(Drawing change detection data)
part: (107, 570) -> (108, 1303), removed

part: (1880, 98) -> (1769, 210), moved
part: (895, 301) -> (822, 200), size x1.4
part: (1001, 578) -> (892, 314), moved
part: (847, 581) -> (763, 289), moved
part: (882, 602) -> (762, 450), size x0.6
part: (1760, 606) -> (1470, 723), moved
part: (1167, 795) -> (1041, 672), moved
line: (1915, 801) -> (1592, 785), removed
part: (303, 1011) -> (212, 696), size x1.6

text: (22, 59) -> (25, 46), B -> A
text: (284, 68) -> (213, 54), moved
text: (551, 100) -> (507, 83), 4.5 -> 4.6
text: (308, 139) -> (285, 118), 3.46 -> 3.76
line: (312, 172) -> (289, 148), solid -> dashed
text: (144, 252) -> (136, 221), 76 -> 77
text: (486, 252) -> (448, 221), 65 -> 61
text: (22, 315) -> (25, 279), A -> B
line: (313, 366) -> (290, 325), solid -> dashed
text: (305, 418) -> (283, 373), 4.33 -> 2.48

▶ **WHAT IS EXPECTED**: Counting the lines above that hold "size", reply with the number and no other words.

▶ **RESPONSE BOX**: 3